→ **What is required**: Rewrite the text of these rows, changing each "Купити" to "Замовити" and leaving everything else as it is.

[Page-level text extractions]
..........

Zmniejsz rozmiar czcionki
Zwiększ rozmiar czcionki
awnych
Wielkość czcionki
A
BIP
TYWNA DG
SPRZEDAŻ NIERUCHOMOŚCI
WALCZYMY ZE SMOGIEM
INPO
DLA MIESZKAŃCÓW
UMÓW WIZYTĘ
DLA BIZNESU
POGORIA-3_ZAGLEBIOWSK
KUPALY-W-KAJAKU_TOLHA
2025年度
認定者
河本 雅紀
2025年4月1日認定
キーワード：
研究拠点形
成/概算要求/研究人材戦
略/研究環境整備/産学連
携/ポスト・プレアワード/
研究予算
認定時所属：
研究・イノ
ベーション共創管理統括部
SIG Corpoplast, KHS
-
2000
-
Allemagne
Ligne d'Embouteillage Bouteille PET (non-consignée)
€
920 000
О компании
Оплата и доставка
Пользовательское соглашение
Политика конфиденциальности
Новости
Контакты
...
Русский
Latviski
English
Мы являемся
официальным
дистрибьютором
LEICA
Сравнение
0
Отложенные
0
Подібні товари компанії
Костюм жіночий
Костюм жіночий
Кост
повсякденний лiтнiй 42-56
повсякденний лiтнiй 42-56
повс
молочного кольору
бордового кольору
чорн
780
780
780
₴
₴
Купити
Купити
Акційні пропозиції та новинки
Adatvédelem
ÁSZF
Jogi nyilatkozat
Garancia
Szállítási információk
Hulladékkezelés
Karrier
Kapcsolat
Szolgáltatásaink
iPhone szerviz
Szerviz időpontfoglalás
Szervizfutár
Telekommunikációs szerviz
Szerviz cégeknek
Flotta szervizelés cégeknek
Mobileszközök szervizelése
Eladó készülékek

..........

→ **Solved exercise**:
Zmniejsz rozmiar czcionki
Zwiększ rozmiar czcionki
awnych
Wielkość czcionki
A
BIP
TYWNA DG
SPRZEDAŻ NIERUCHOMOŚCI
WALCZYMY ZE SMOGIEM
INPO
DLA MIESZKAŃCÓW
UMÓW WIZYTĘ
DLA BIZNESU
POGORIA-3_ZAGLEBIOWSK
KUPALY-W-KAJAKU_TOLHA
2025年度
認定者
河本 雅紀
2025年4月1日認定
キーワード：
研究拠点形
成/概算要求/研究人材戦
略/研究環境整備/産学連
携/ポスト・プレアワード/
研究予算
認定時所属：
研究・イノ
ベーション共創管理統括部
SIG Corpoplast, KHS
-
2000
-
Allemagne
Ligne d'Embouteillage Bouteille PET (non-consignée)
€
920 000
О компании
Оплата и доставка
Пользовательское соглашение
Политика конфиденциальности
Новости
Контакты
...
Русский
Latviski
English
Мы являемся
официальным
дистрибьютором
LEICA
Сравнение
0
Отложенные
0
Подібні товари компанії
Костюм жіночий
Костюм жіночий
Кост
повсякденний лiтнiй 42-56
повсякденний лiтнiй 42-56
повс
молочного кольору
бордового кольору
чорн
780
780
780
₴
₴
Замовити
Замовити
Акційні пропозиції та новинки
Adatvédelem
ÁSZF
Jogi nyilatkozat
Garancia
Szállítási információk
Hulladékkezelés
Karrier
Kapcsolat
Szolgáltatásaink
iPhone szerviz
Szerviz időpontfoglalás
Szervizfutár
Telekommunikációs szerviz
Szerviz cégeknek
Flotta szervizelés cégeknek
Mobileszközök szervizelése
Eladó készülékek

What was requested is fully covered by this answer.